## SOURCE MATERIAL
++++++++++

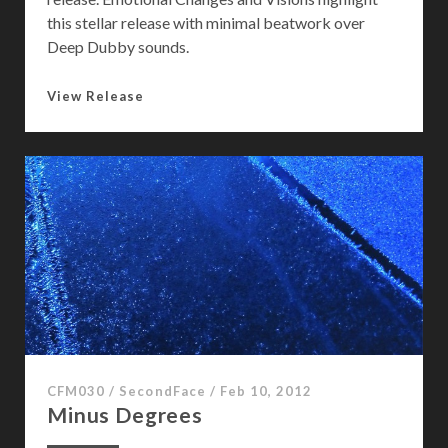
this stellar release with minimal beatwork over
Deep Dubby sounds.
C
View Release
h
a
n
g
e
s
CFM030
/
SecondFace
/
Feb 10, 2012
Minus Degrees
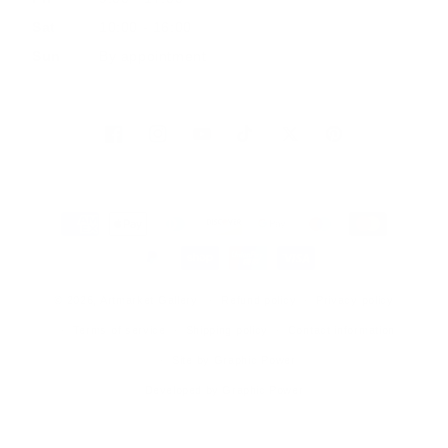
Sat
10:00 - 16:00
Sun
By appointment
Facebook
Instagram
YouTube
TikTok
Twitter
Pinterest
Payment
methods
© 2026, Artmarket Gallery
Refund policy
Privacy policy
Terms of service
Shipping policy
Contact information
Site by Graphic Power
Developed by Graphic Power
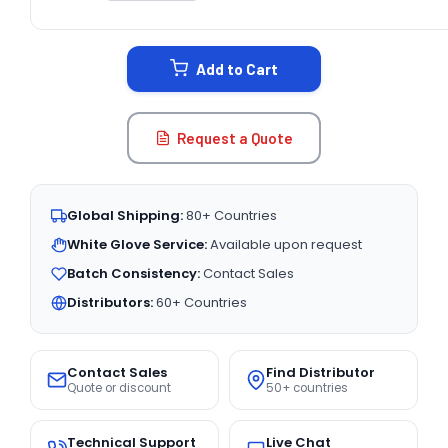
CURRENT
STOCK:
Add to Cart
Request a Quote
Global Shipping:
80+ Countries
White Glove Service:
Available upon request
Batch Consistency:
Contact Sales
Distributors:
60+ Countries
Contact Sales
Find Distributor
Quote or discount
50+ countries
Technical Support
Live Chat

++++++++++

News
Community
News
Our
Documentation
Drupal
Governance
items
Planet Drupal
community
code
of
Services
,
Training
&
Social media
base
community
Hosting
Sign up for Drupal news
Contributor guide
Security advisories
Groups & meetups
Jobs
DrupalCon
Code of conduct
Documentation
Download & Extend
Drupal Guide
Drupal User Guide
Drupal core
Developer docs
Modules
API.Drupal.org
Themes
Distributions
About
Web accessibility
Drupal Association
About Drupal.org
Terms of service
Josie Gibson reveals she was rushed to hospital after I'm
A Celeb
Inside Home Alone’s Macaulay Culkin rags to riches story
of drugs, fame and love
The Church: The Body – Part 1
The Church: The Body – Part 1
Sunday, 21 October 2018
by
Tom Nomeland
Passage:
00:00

++++++++++

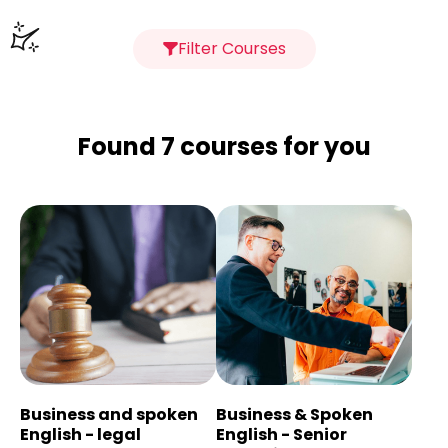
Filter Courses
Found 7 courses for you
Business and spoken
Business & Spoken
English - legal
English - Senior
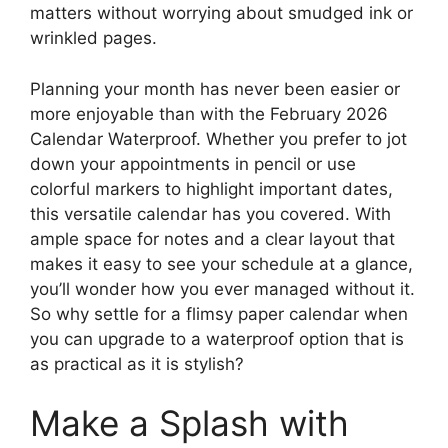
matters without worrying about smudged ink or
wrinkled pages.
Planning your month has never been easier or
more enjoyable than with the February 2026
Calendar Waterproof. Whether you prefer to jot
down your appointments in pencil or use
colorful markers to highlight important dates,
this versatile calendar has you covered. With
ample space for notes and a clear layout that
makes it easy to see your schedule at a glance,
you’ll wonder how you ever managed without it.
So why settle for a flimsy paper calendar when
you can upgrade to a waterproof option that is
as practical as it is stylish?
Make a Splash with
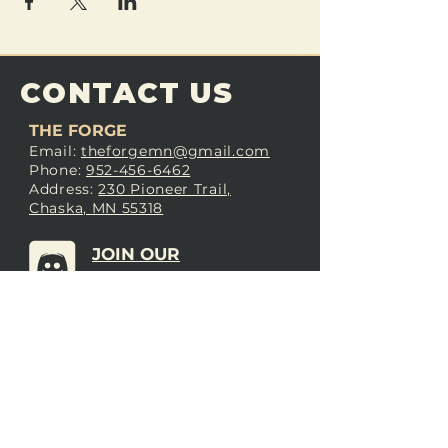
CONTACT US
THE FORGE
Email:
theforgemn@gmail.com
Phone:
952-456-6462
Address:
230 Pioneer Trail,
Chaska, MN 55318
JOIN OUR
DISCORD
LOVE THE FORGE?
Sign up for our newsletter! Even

++++++++++

## TASK
Print the lines of the data from the line containing "matters without worrying about smudged ink or" through the line containing "colorful markers to", exactly as they appear and including both of those lines.

## OUTPUT BELOW
matters without worrying about smudged ink or
wrinkled pages.
Planning your month has never been easier or
more enjoyable than with the February 2026
Calendar Waterproof. Whether you prefer to jot
down your appointments in pencil or use
colorful markers to highlight important dates,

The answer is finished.